What our report documents
LAW’s legal, investigative, and military experts documented a pattern of conflict-related sexual violence (CRSV) that was as deliberate as it was devastating. Survivors described RSF and affiliated fighters breaking into homes, pulling women and girls from hiding places, separating men and boys from their families, and perpetrating rape in front of children and spouses. These acts were designed to destroy the bonds holding non-Arab communities together.

Women and girls were stopped at RSF checkpoints while trying to reach markets, fetch water, or collect firewood, then raped or sexually assaulted as punishment for moving without “permission,” or as a deliberate instrument of terror. Every major escape route, including toward Tawila, Kutum, Korma, and beyond, became a site of assault, abduction, and killing. Pregnant women were disproportionately targeted, with documented assaults resulting in miscarriages and long-term reproductive harm.
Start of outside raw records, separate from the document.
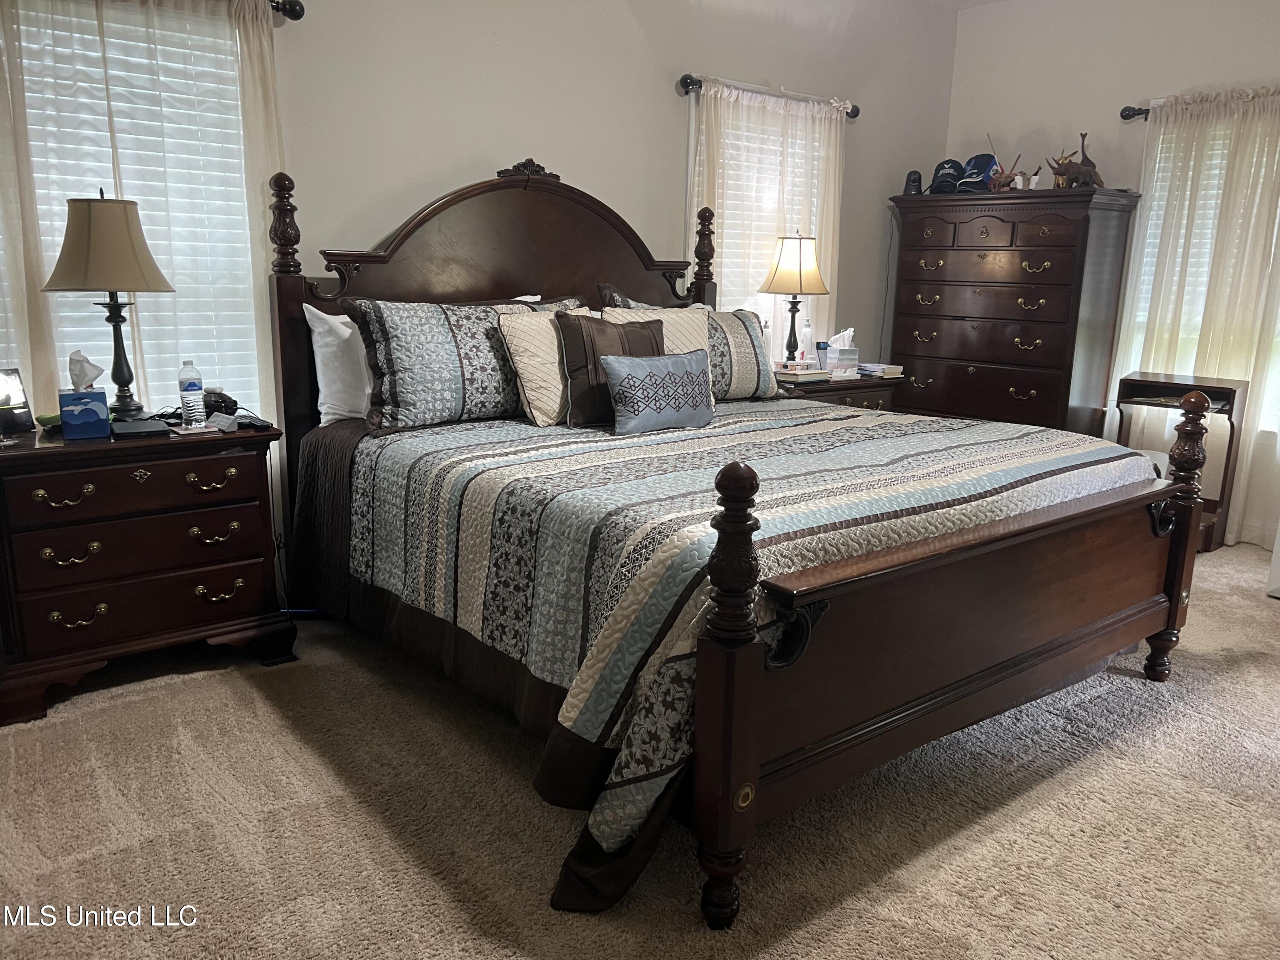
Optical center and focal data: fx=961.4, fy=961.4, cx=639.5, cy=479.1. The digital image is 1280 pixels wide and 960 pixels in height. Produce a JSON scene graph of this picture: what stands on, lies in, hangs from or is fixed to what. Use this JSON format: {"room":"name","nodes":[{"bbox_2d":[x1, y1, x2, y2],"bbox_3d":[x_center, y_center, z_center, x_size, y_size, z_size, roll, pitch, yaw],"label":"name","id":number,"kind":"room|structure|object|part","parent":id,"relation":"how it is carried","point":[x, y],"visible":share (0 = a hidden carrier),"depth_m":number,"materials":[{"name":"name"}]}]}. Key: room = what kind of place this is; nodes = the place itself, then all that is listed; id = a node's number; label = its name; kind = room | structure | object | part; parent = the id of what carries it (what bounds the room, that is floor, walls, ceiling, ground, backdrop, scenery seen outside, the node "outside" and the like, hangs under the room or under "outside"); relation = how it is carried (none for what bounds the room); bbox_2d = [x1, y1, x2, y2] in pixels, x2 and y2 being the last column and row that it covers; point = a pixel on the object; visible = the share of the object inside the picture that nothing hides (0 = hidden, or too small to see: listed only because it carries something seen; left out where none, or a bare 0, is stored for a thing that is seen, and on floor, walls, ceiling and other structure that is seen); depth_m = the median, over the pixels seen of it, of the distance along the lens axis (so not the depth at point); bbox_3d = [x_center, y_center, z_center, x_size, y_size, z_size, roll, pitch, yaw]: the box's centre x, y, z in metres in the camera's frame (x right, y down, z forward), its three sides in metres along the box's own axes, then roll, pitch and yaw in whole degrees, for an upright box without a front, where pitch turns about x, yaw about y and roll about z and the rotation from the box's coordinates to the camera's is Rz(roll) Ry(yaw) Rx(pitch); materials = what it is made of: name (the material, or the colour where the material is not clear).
{"room":"bedroom","nodes":[
{"label":"bedroom","id":0,"kind":"room"},
{"bbox_2d":[1,0,957,559],"bbox_3d":[-0.577,-1.016,4.132,6.060,2.830,0.156,-9,16,-38],"label":"back wall","id":1,"kind":"structure","parent":0,"point":[671,192],"depth_m":4.17,"materials":[{"name":"white paint"}]},
{"bbox_2d":[4,1,264,409],"bbox_3d":[-1.804,-0.788,3.223,1.068,1.531,0.140,-9,16,-38],"label":"left window","id":2,"kind":"structure","parent":1,"relation":"in","point":[146,359],"depth_m":3.27,"materials":[{"name":"white glass"}]},
{"bbox_2d":[269,0,305,20],"bbox_3d":[-1.830,-1.525,2.815,1.717,0.072,0.140,-9,16,-38],"label":"curtain rod","id":3,"kind":"object","parent":1,"relation":"attached to","point":[292,17],"visible":0.55,"depth_m":3.29,"materials":[{"name":"black metal"}]},
{"bbox_2d":[0,0,287,438],"bbox_3d":[-1.716,-0.523,3.097,1.243,2.189,0.104,-9,16,-38],"label":"sheer curtain","id":4,"kind":"object","parent":3,"relation":"hanging from","point":[245,41],"visible":0.58,"depth_m":3.10,"materials":[{"name":"fabric"}]},
{"bbox_2d":[689,93,832,343],"bbox_3d":[0.600,-1.138,5.111,1.049,1.600,0.162,-9,16,-38],"label":"window","id":5,"kind":"structure","parent":1,"relation":"in","point":[761,302],"depth_m":4.99,"materials":[{"name":"white glass"}]},
{"bbox_2d":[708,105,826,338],"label":"window blind","id":6,"kind":"object","parent":5,"relation":"attached to","point":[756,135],"visible":0.28,"depth_m":5.02,"materials":[{"name":"white plastic"}]},
{"bbox_2d":[675,72,858,118],"bbox_3d":[0.662,-1.910,4.822,1.270,0.080,0.127,-9,16,-38],"label":"curtain rod","id":7,"kind":"object","parent":1,"relation":"attached to","point":[693,84],"visible":0.67,"depth_m":4.67,"materials":[{"name":"black metal"}]},
{"bbox_2d":[685,79,846,345],"bbox_3d":[0.673,-0.975,5.038,1.106,1.980,0.098,-9,16,-38],"label":"curtain","id":8,"kind":"object","parent":7,"relation":"hanging from","point":[732,98],"visible":0.41,"depth_m":4.91,"materials":[{"name":"fabric"}]},
{"bbox_2d":[0,541,1279,959],"bbox_3d":[0.668,0.814,2.684,5.894,0.105,4.590,-9,16,-38],"label":"carpet floor","id":9,"kind":"structure","parent":0,"point":[80,714],"depth_m":2.32,"materials":[{"name":"beige carpet"}]},
{"bbox_2d":[0,418,290,728],"bbox_3d":[-1.621,0.236,3.031,0.839,0.763,0.508,-9,16,-38],"label":"nightstand","id":10,"kind":"object","parent":9,"relation":"on","point":[223,522],"visible":0.99,"depth_m":2.85,"materials":[{"name":"brown wood"}]},
{"bbox_2d":[0,367,35,436],"bbox_3d":[-1.923,-0.231,2.861,0.099,0.190,0.192,6,14,20],"label":"picture frame","id":11,"kind":"object","parent":10,"relation":"on","point":[14,391],"visible":1,"depth_m":2.89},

Throughout the capture of El Fasher in late October 2025, RSF fighters used explicit ethnic and racial language about ending non-Arab reproduction and “cleansing” neighbourhoods, echoing patterns already documented in West Darfur in 2023 and 2024. Many attacks were filmed and posted online by perpetrators themselves.

On the basis of this evidence, there are reasonable grounds to believe that these acts amounted to war crimes and crimes against humanity, and constituted a central component of a genocidal campaign against the Zaghawa, Fur, Berti, and Tunjur populations.

The role of foreign arms
Arms analysis carried out by LAW’s military and munitions experts found that the RSF’s capacity to encircle El Fasher, bombard civilian neighbourhoods, and tighten control over displacement routes was enabled by a continuous inflow of foreign-origin arms, ammunition, vehicles, and drones. There are reasonable grounds to believe that materiel originating in the United Arab Emirates (UAE) and China was routed through Chad and eastern Libya into the hands of RSF units, with shipments aligning with key escalations in the siege.

These transfers took place while UN bodies, humanitarian organisations, and independent experts were already publicly documenting RSF atrocities across Darfur. States that continued to arm or facilitate the movement of materiel to the RSF did so with the knowledge that their support carried a substantial risk of contributing to atrocity crimes.
Our call to action

This report is an urgent call to accountability. LAW calls on the RSF to immediately cease all attacks on civilians, permit full humanitarian access, and release all those held in conditions of sexualised captivity. We call on arms-supplying states — in particular the UAE — to immediately suspend all transfers, conduct transparent investigations into past transfers, and cooperate with all accountability mechanisms. We call on the UN Security Council to strengthen the arms embargo, impose targeted sanctions, and establish a civilian protection mission in Darfur. We call on the ICC to prioritise investigations into RSF conduct in El Fasher and North and West Darfur. And we call on humanitarian donors to scale up survivor services, support women-led organisations on the frontlines, and fund evidence preservation.

Survivors from Darfur and beyond have waited in vain for the promises of past peace processes to be honoured. We cannot undo what has been done in El Fasher. We can, however, ensure that the decisions which armed and enabled the RSF are named, investigated, and brought within the reach of the law — and that survivors of sexual violence are placed at the centre of how this conflict is understood and confronted.

LAW will continue to collect, preserve, and share evidence for future accountability proceedings, and to support survivors who choose to pursue justice.